El comisario principal Ochoa era actualmente jefe del Departamento de Investigaciones de la Región 2 (Nodo Rosario) de la PDI. Falleció este viernes, a los 42 años.
Sus compañeros lo recuerdan con un gran afecto "como jefe y subalterno", según fueran parte de su brigada o sus superiores.
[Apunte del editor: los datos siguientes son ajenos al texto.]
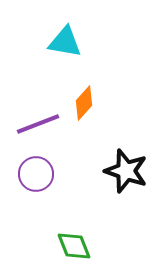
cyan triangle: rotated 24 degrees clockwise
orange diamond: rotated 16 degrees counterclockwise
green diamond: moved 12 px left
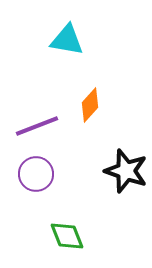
cyan triangle: moved 2 px right, 2 px up
orange diamond: moved 6 px right, 2 px down
purple line: moved 1 px left, 2 px down
green diamond: moved 7 px left, 10 px up
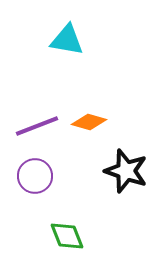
orange diamond: moved 1 px left, 17 px down; rotated 64 degrees clockwise
purple circle: moved 1 px left, 2 px down
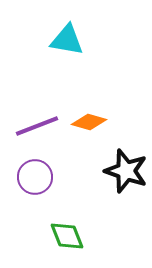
purple circle: moved 1 px down
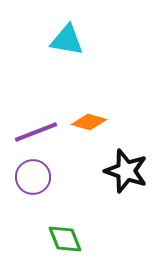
purple line: moved 1 px left, 6 px down
purple circle: moved 2 px left
green diamond: moved 2 px left, 3 px down
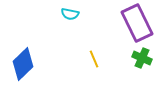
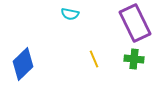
purple rectangle: moved 2 px left
green cross: moved 8 px left, 1 px down; rotated 18 degrees counterclockwise
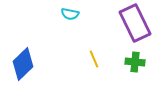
green cross: moved 1 px right, 3 px down
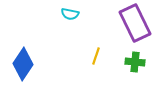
yellow line: moved 2 px right, 3 px up; rotated 42 degrees clockwise
blue diamond: rotated 12 degrees counterclockwise
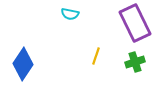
green cross: rotated 24 degrees counterclockwise
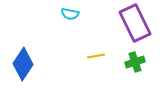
yellow line: rotated 60 degrees clockwise
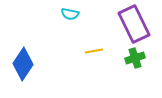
purple rectangle: moved 1 px left, 1 px down
yellow line: moved 2 px left, 5 px up
green cross: moved 4 px up
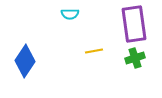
cyan semicircle: rotated 12 degrees counterclockwise
purple rectangle: rotated 18 degrees clockwise
blue diamond: moved 2 px right, 3 px up
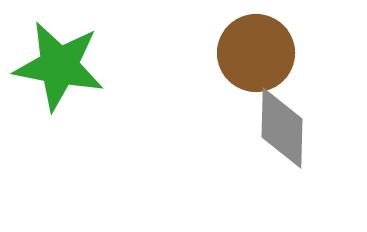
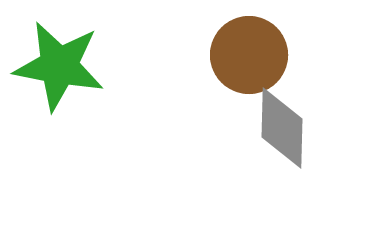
brown circle: moved 7 px left, 2 px down
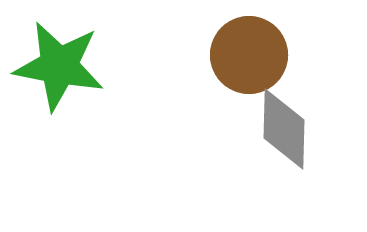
gray diamond: moved 2 px right, 1 px down
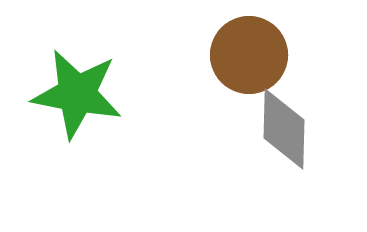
green star: moved 18 px right, 28 px down
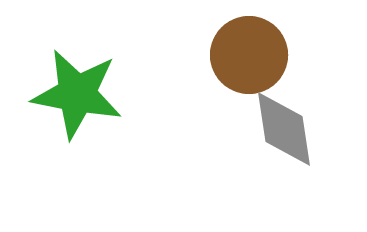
gray diamond: rotated 10 degrees counterclockwise
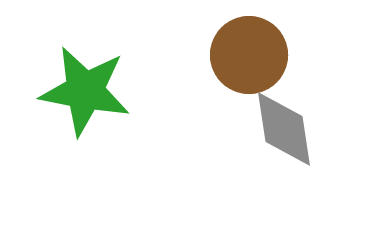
green star: moved 8 px right, 3 px up
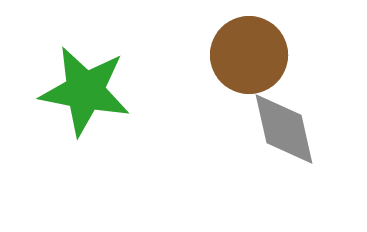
gray diamond: rotated 4 degrees counterclockwise
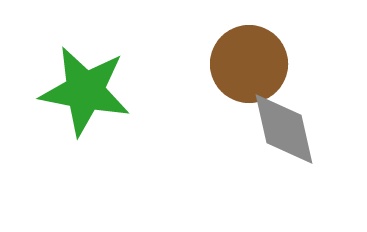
brown circle: moved 9 px down
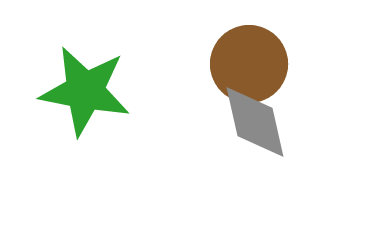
gray diamond: moved 29 px left, 7 px up
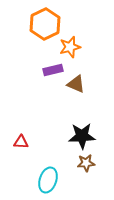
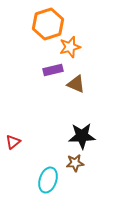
orange hexagon: moved 3 px right; rotated 8 degrees clockwise
red triangle: moved 8 px left; rotated 42 degrees counterclockwise
brown star: moved 11 px left
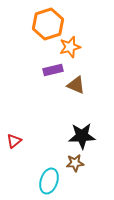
brown triangle: moved 1 px down
red triangle: moved 1 px right, 1 px up
cyan ellipse: moved 1 px right, 1 px down
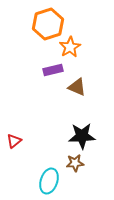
orange star: rotated 15 degrees counterclockwise
brown triangle: moved 1 px right, 2 px down
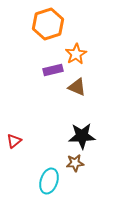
orange star: moved 6 px right, 7 px down
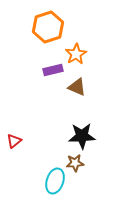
orange hexagon: moved 3 px down
cyan ellipse: moved 6 px right
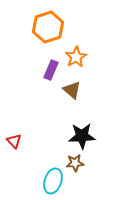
orange star: moved 3 px down
purple rectangle: moved 2 px left; rotated 54 degrees counterclockwise
brown triangle: moved 5 px left, 3 px down; rotated 18 degrees clockwise
red triangle: rotated 35 degrees counterclockwise
cyan ellipse: moved 2 px left
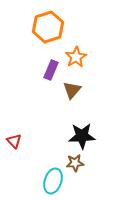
brown triangle: rotated 30 degrees clockwise
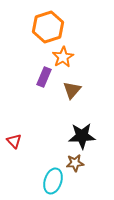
orange star: moved 13 px left
purple rectangle: moved 7 px left, 7 px down
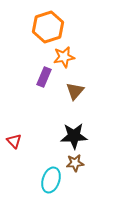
orange star: moved 1 px right; rotated 20 degrees clockwise
brown triangle: moved 3 px right, 1 px down
black star: moved 8 px left
cyan ellipse: moved 2 px left, 1 px up
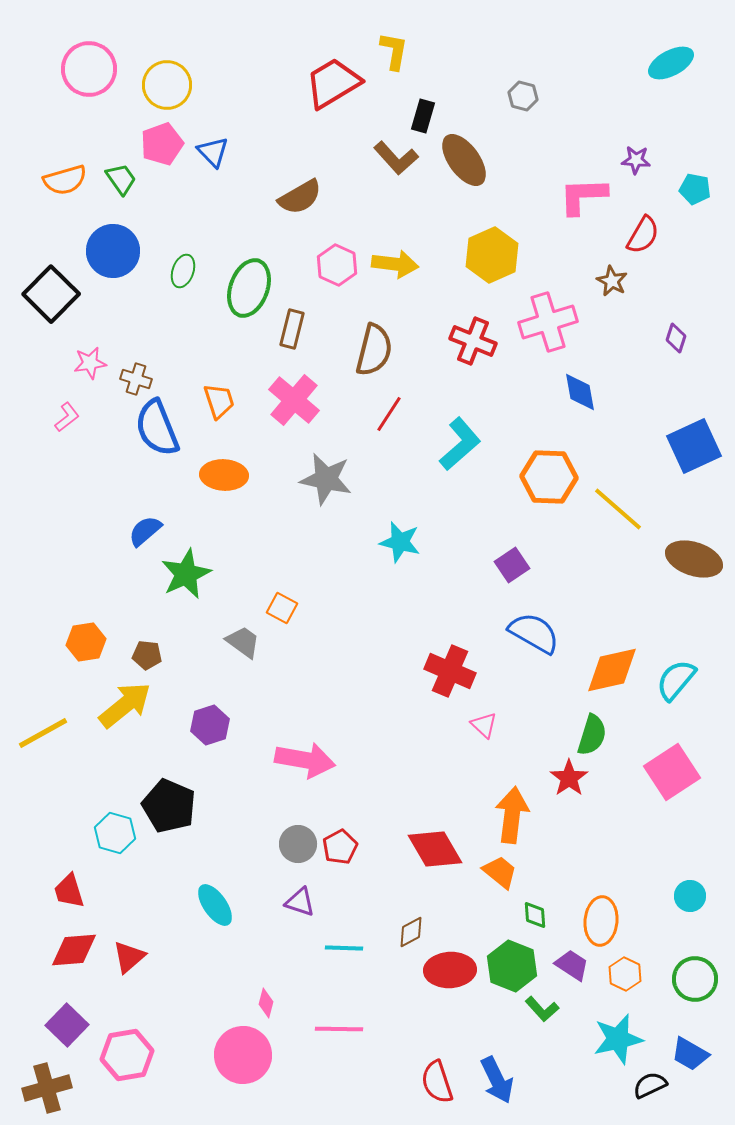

Y remarcan "que siempre estaba predispuesto al servicio", algo que lo llevó "a trabajar hasta el último día, a sabiendas de las dificultades que padecía y soportaba con hidalguía".
De hecho, hace sólo un mes recibió a El Tres en el ex Batallón 121, para dar detalles de recientes investigaciones en las que trabajó, como el desbaratamiento de grupos complejos dedicados a secuestros virtuales, extorsiones a supermercadistas, entraderas y asaltos a bancos, entre otros.
La carrera de Ochoa iba en ascenso, como el reconocimiento de sus pares. En el mundo policial, era respetado por su compromiso y por su calidez humana. Este viernes, sus compañeros ya sentían su ausencia y participaban de un sentido adiós.
Por decisión familiar no se realizó velorio.